May 11, 2014

EASTER IV (A)

I am the gate. Whoever enters through me will be saved…. – John 10: 9

   What is the context here? Jesus was frustrated by the spiritual blindness & insensitivity of those who had excommunicated the blind man whose sight had been restored.  Jesus uses the shepherd as an image to make an astonishing claim for Himself. It is not so much that He is a good shepherd or even a shepherd, but that He is the good shepherd, the door by which salvation comes.

   The Lord’s religious opponents of His day & many in our own have something in common: an astonishing arrogance. While theirs sprang from a Hebraic monotheism that sees the claim as blasphemous, ours springs from a pigmy mentality of a secularism that finds it inconceivable that one man’s religious opinions might in some way be better than another’s.

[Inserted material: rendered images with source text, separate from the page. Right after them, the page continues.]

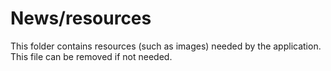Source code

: # News/resources

This folder contains resources (such as images) needed by the application. This file can
be removed if not needed.
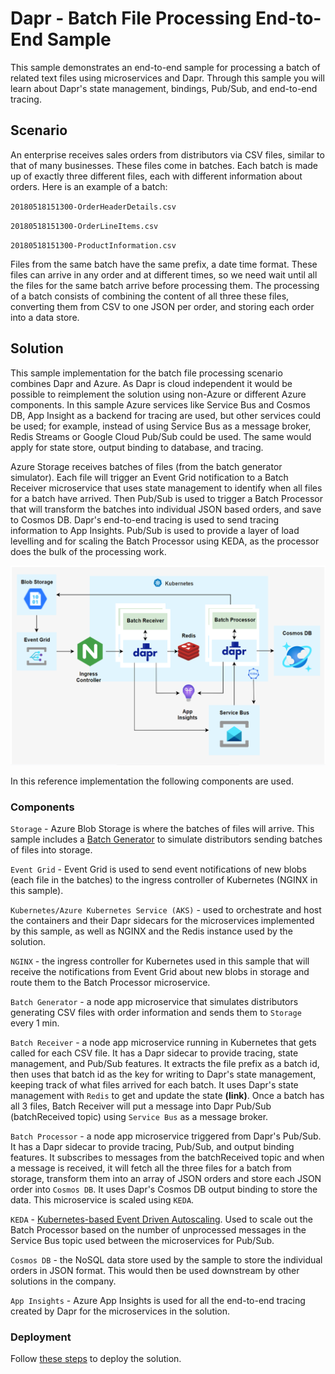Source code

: # Dapr - Batch File Processing End-to-End Sample

This sample demonstrates an end-to-end sample for processing a batch of related text files using microservices and Dapr. Through this sample you will learn about Dapr's state management, bindings, Pub/Sub, and end-to-end tracing.

## Scenario

An enterprise receives sales orders from distributors via CSV files, similar to that of many businesses. These files come in batches. Each batch is made up of exactly three different files, each with different information about orders. Here is an example of a batch:

`20180518151300-OrderHeaderDetails.csv`

`20180518151300-OrderLineItems.csv`

`20180518151300-ProductInformation.csv`

Files from the same batch have the same prefix, a date time format. These files can arrive in any order and at different times, so we need wait until all the files for the same batch arrive before processing them. The processing of a batch consists of combining the content of all three these files, converting them from CSV to one JSON per order, and storing each order into a data store.

## Solution

This sample implementation for the batch file processing scenario combines Dapr and Azure. As Dapr is cloud independent it would be possible to reimplement the solution using non-Azure or different Azure components. In this sample Azure services like Service Bus and Cosmos DB, App Insight as a backend for tracing are used, but other services could be used; for example, instead of using Service Bus as a message broker, Redis Streams or Google Cloud Pub/Sub could be used. The same would apply for state store, output binding to database, and tracing.

Azure Storage receives batches of files (from the batch generator simulator). Each file will trigger an Event Grid notification to a Batch Receiver microservice that uses state management to identify when all files for a batch have arrived. Then Pub/Sub is used to trigger a Batch Processor that will transform the batches into individual JSON based orders, and save to Cosmos DB. Dapr's end-to-end tracing is used to send tracing information to App Insights. Pub/Sub is used to provide a layer of load levelling and for scaling the Batch Processor using KEDA, as the processor does the bulk of the processing work.

![Solution Diagram](images/solution-diagram.png)

In this reference implementation the following components are used.

### Components

`Storage` - Azure Blob Storage is where the batches of files will arrive. This sample includes a [Batch Generator](batchGenerator) to simulate distributors sending batches of files into storage.

`Event Grid` - Event Grid is used to send event notifications of new blobs (each file in the batches) to the ingress controller of Kubernetes (NGINX in this sample).

`Kubernetes/Azure Kubernetes Service (AKS)` - used to orchestrate and host the containers and their Dapr sidecars for the microservices implemented by this sample, as well as NGINX and the Redis instance used by the solution.

`NGINX` - the ingress controller for Kubernetes used in this sample that will receive the notifications from Event Grid about new blobs in storage and route them to the Batch Processor microservice.

`Batch Generator` - a node app microservice that simulates distributors generating CSV files with order information and sends them to `Storage` every 1 min.

`Batch Receiver` - a node app microservice running in Kubernetes that gets called for each CSV file. It has a Dapr sidecar to provide tracing, state management, and Pub/Sub features. It extracts the file prefix as a batch id, then uses that batch id as the key for writing to Dapr's state management, keeping track of what files arrived for each batch. It uses Dapr's state management with `Redis` to get and update the state **(link)**. Once a batch has all 3 files, Batch Receiver will put a message into Dapr Pub/Sub (batchReceived topic) using `Service Bus` as a message broker.

`Batch Processor` - a node app microservice triggered from Dapr's Pub/Sub. It has a Dapr sidecar to provide tracing, Pub/Sub, and output binding features. It subscribes to messages from the batchReceived topic and when a message is received, it will fetch all the three files for a batch from storage, transform them into an array of JSON orders and store each JSON order into `Cosmos DB`. It uses Dapr's Cosmos DB output binding to store the data. This microservice is scaled using `KEDA`.

`KEDA` - [Kubernetes-based Event Driven Autoscaling](https://github.com/kedacore/keda). Used to scale out the Batch Processor based on the number of unprocessed messages in the Service Bus topic used between the microservices for Pub/Sub.

`Cosmos DB` - the NoSQL data store used by the sample to store the individual orders in JSON format. This would then be used downstream by other solutions in the company.

`App Insights` - Azure App Insights is used for all the end-to-end tracing created by Dapr for the microservices in the solution.

### Deployment

Follow [these steps](deployment.md) to deploy the solution.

   Secularism is a religion too – one which places all value & meaning in what we can know about life in this world, & rejects such inconvenient notions as “transcendence” & “otherworldliness.” For some, life is a kind of death because it is lived without God who they consider to be too aloof to be in our midst; for others death is only explainable in terms of life, the lifewe know, as something unpleasant but natural for all that, & so it should be stoically accepted. For either type, incarnation is intolerable; but the resurrection put the lie to both.

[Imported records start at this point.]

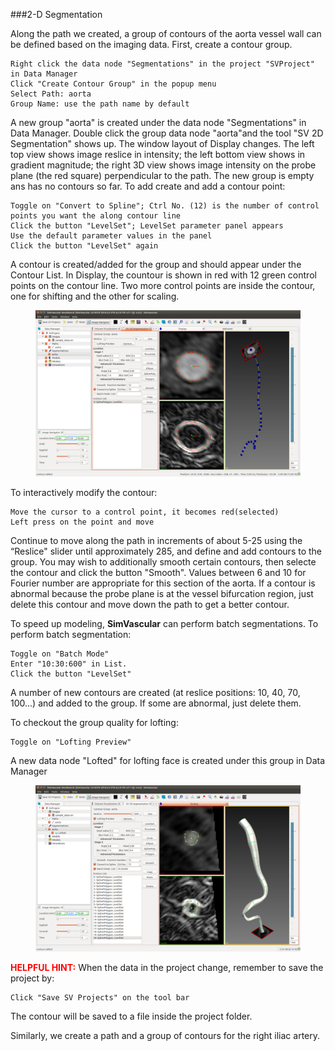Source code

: ###2-D Segmentation

Along the path we created, a group of contours of the aorta vessel wall can be defined based on the imaging data. First, create a contour group.

	Right click the data node "Segmentations" in the project "SVProject" in Data Manager
	Click "Create Contour Group" in the popup menu
	Select Path: aorta
	Group Name: use the path name by default

A new group "aorta" is created under the data node "Segmentations" in Data Manager. Double click the group data node "aorta"and the tool "SV 2D Segmentation" shows up. The window layout of Display changes. The left top view shows image reslice in intensity; the left bottom view shows in gradient magnitude; the right 3D view shows image intensity on the probe plane (the red square) perpendicular to the path. The new group is empty ans has no contours so far. To add create and add a contour point:

	Toggle on "Convert to Spline"; Ctrl No. (12) is the number of control points you want the along contour line	
	Click the button "LevelSet"; LevelSet parameter panel appears
	Use the default parameter values in the panel
	Click the button "LevelSet" again

A contour is created/added for the group and should appear under the Contour List. In Display, the countour is shown in red with 12 green control points on the contour line. Two more control points are inside the contour, one for shifting and the other for scaling.

<figure>
  <img class="svImg svImgXl"  src="documentation/quickguide/imgs/2dsegmentation.png"> 
  <figcaption class="svCaption" ></figcaption>
</figure>

To interactively modify the contour:

	Move the cursor to a control point, it becomes red(selected)
	Left press on the point and move 

Continue to move along the path in increments of about 5-25 using the “Reslice" slider until approximately 285, and define and add contours to the group. You may wish to additionally smooth certain contours, then selecte the contour and click the button "Smooth". Values between 6 and 10 for Fourier number are appropriate for this section of the aorta.
If a contour is abnormal because the probe plane is at the vessel bifurcation region, just delete this contour and move down the path to get a better contour.

To speed up modeling, **SimVascular** can perform batch segmentations.  To perform batch segmentation:

	Toggle on "Batch Mode"
	Enter "10:30:600" in List.
	Click the button "LevelSet"

A number of new contours are created (at reslice positions: 10, 40, 70, 100...) and added to the group. If some are abnormal, just delete them.

To checkout the group quality for lofting:

	Toggle on "Lofting Preview"

A new data node "Lofted" for lofting face is created under this group in Data Manager

<figure>
  <img class="svImg svImgXl"  src="documentation/quickguide/imgs/batchlofting.png"> 
  <figcaption class="svCaption" ></figcaption>
</figure>

<font color="red">**HELPFUL HINT:** </font> When the data in the project change, remember to save the project by:

	Click "Save SV Projects" on the tool bar

The contour will be saved to a file inside the project folder.


Similarly, we create a path and a group of contours for the right iliac artery.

   If the Jews who threw out the blind man with restored vision had a problem with “farsightedness,” modernists are plagued with “nearsightedness.” Since the latter fits our day & time, let us concentrate on it. Too much religious thinking these days is an unoriginal collage of religious ideas pasted together hastily so as to leave nothing out. This is also true of much of our personal lives as well.

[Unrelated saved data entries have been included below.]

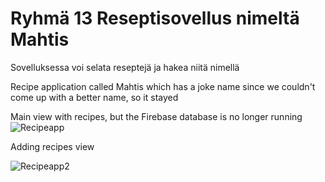 # Ryhmä 13 Reseptisovellus nimeltä Mahtis
Sovelluksessa voi selata reseptejä ja hakea niitä nimellä

Recipe application called Mahtis which has a joke name since we couldn't come up with a better name, so it stayed

Main view with recipes, but the Firebase database is no longer running
![Recipeapp](https://user-images.githubusercontent.com/79054967/204860403-e8adefc7-2c0f-4135-9ba5-270e4e3c4a9e.PNG)

Adding recipes view

![Recipeapp2](https://user-images.githubusercontent.com/79054967/204860439-9f126113-ce42-40d6-9c84-3e1c6c95caec.PNG)
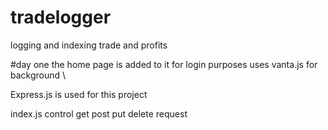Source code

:# tradelogger
logging and indexing trade and profits 


#day one 
the home page is added to it for login purposes uses vanta.js for background \


Express.js is used for this project



index.js 
control get post put delete request


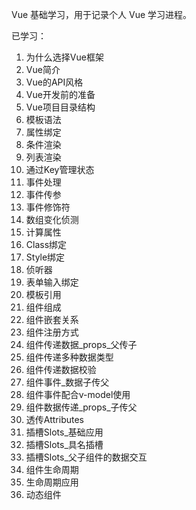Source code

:Vue 基础学习，用于记录个人 Vue 学习进程。

已学习：
1. 为什么选择Vue框架
2. Vue简介
3. Vue的API风格
4. Vue开发前的准备
5. Vue项目目录结构
6. 模板语法
7. 属性绑定
8. 条件渲染
9. 列表渲染
10. 通过Key管理状态
11. 事件处理
12. 事件传参
13. 事件修饰符
14. 数组变化侦测
15. 计算属性
16. Class绑定
17. Style绑定
18. 侦听器
19. 表单输入绑定
20. 模板引用
21. 组件组成
22. 组件嵌套关系
23. 组件注册方式
24. 组件传递数据_props_父传子
25. 组件传递多种数据类型
26. 组件传递数据校验
27. 组件事件_数据子传父
28. 组件事件配合v-model使用
29. 组件数据传递_props_子传父
30. 透传Attributes
31. 插槽Slots_基础应用
32. 插槽Slots_具名插槽
33. 插槽Slots_父子组件的数据交互
34. 组件生命周期
35. 生命周期应用
36. 动态组件
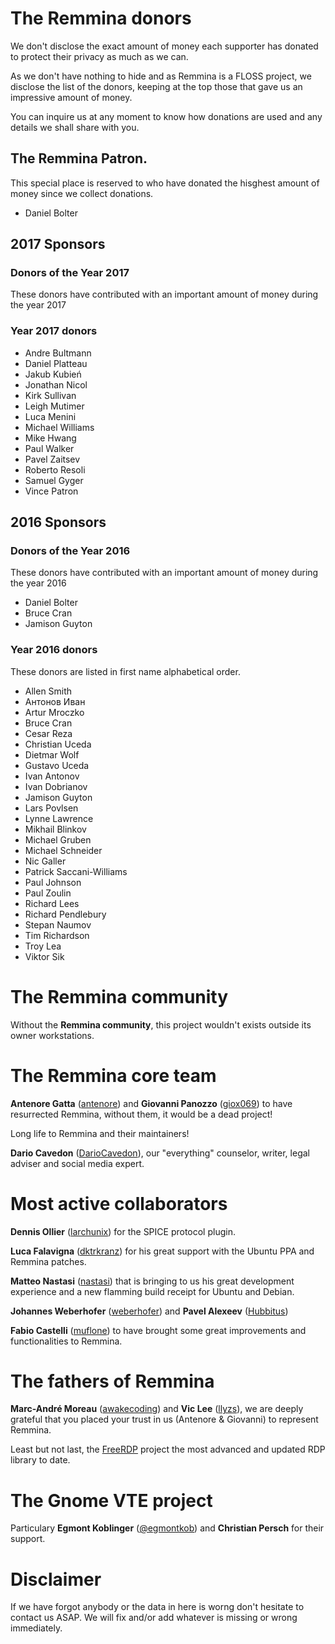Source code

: # The Remmina donors

We don't disclose the exact amount of money each supporter has donated to protect their privacy as much as we can.

As we don't have nothing to hide and as Remmina is a FLOSS project, we disclose the list of the donors, keeping at the top those that gave us an impressive amount of money.

You can inquire us at any moment to know how donations are used and any details we shall share with you.

## The Remmina Patron.

This special place is reserved to who have donated the hisghest amount of money since we collect donations.

- Daniel Bolter

## 2017 Sponsors

### Donors of the Year 2017

These donors have contributed with an important amount of money during the year 2017

### Year 2017 donors

- Andre Bultmann
- Daniel Platteau
- Jakub Kubień
- Jonathan Nicol
- Kirk Sullivan
- Leigh Mutimer
- Luca Menini
- Michael Williams
- Mike Hwang
- Paul Walker
- Pavel Zaitsev
- Roberto Resoli
- Samuel Gyger
- Vince Patron

## 2016 Sponsors

### Donors of the Year 2016

These donors have contributed with an important amount of money during the year 2016

- Daniel Bolter
- Bruce Cran
- Jamison Guyton

### Year 2016 donors

These donors are listed in first name alphabetical order.

- Allen Smith
- Антонов Иван
- Artur Mroczko
- Bruce Cran
- Cesar Reza
- Christian Uceda
- Dietmar Wolf
- Gustavo Uceda
- Ivan Antonov
- Ivan Dobrianov
- Jamison Guyton
- Lars Povlsen
- Lynne Lawrence
- Mikhail Blinkov
- Michael Gruben
- Michael Schneider
- Nic Galler
- Patrick Saccani-Williams
- Paul Johnson
- Paul Zoulin
- Richard Lees
- Richard Pendlebury
- Stepan Naumov
- Tim Richardson
- Troy Lea
- Viktor Sik

# The Remmina community

Without the  **Remmina community**, this project wouldn't exists outside its owner workstations.

# The Remmina core team

**Antenore Gatta** ([antenore](https://github.com/antenore)) and **Giovanni Panozzo** ([giox069](https://github.com/giox069)) to have resurrected Remmina, without them,
it would be a dead project!

Long life to Remmina and their maintainers!

**Dario Cavedon** ([DarioCavedon](https://plus.google.com/+DarioCavedon)), our "everything" counselor, writer, legal adviser and social media expert.

# Most active collaborators

**Dennis Ollier** ([larchunix](https://github.com/larchunix)) for the SPICE protocol plugin.

**Luca Falavigna** ([dktrkranz](https://github.com/dktrkranz)) for his great support with the Ubuntu PPA and Remmina patches.

**Matteo Nastasi** ([nastasi](https://github.com/nastasi)) that is bringing to us his great development experience and a new flamming build receipt for Ubuntu and Debian.

**Johannes Weberhofer** ([weberhofer](https://github.com/weberhofer)) and **Pavel Alexeev** ([Hubbitus](https://github.com/Hubbitus))

**Fabio Castelli** ([muflone](https://github.com/muflone)) to have brought some great improvements and functionalities to Remmina.

# The fathers of Remmina

**Marc-André Moreau** ([awakecoding](https://github.com/awakecoding)) and **Vic Lee** ([llyzs](https://github.com/llyzs)), we are deeply grateful that you placed your
trust in us (Antenore & Giovanni) to represent Remmina.

Least but not last, the [FreeRDP](https://github.com/FreeRDP/FreeRDP) project the most advanced and updated RDP library
to date.

# The Gnome VTE project

Particulary **Egmont Koblinger** ([@egmontkob](https://github.com/egmontkob)) and **Christian Persch** for their support.

# Disclaimer

If we have forgot anybody or the data in here is worng don't hesitate to contact us ASAP. We will fix and/or add whatever is missing or wrong immediately.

   Recognizing the base motives that often masquerade in religious garb in an attempt to gain respectability, & without minimizing the horror & suffering which has been perpetrated in the name of religion (both in the past & currently in such places as the Middle East), it still must be said that such conflicts at least testify to the reality that religion IS & matter of life & death & not just some ornamentation that can be rearranged with changing fashions.

   The Vincentian Canon which defines the Catholic faith as “that  which has been professed everywhere, always & by everyone” has been rewritten nowadays to read as “that which  MAY be professed at anytime, anywhere & by anyone.” We moderns of the Western world have come to believe in everything, which is to say we believe in nothing. The result is not only bewilderment & confusion but sawdust that feeds no one.

   There is the story of a woman on a ferry boat off the North African coast at night. She wanted to take a picture of the Rock of Gibraltar but couldn’t because she was out of flash bulbs. The door of eternal life has been given to us & it is not a vague shadow-life empty of the ability to taste real pleasure, but a vital, abundant life that can embrace even suffering & death. We want to walk away from it because we are out of flash bulbs. Oh for the vision of the saints, who need neither eyes to see nor hands to touch; but whose hearts are big enough to recognize the true Shepherd & Guardian of our souls!  AMEN!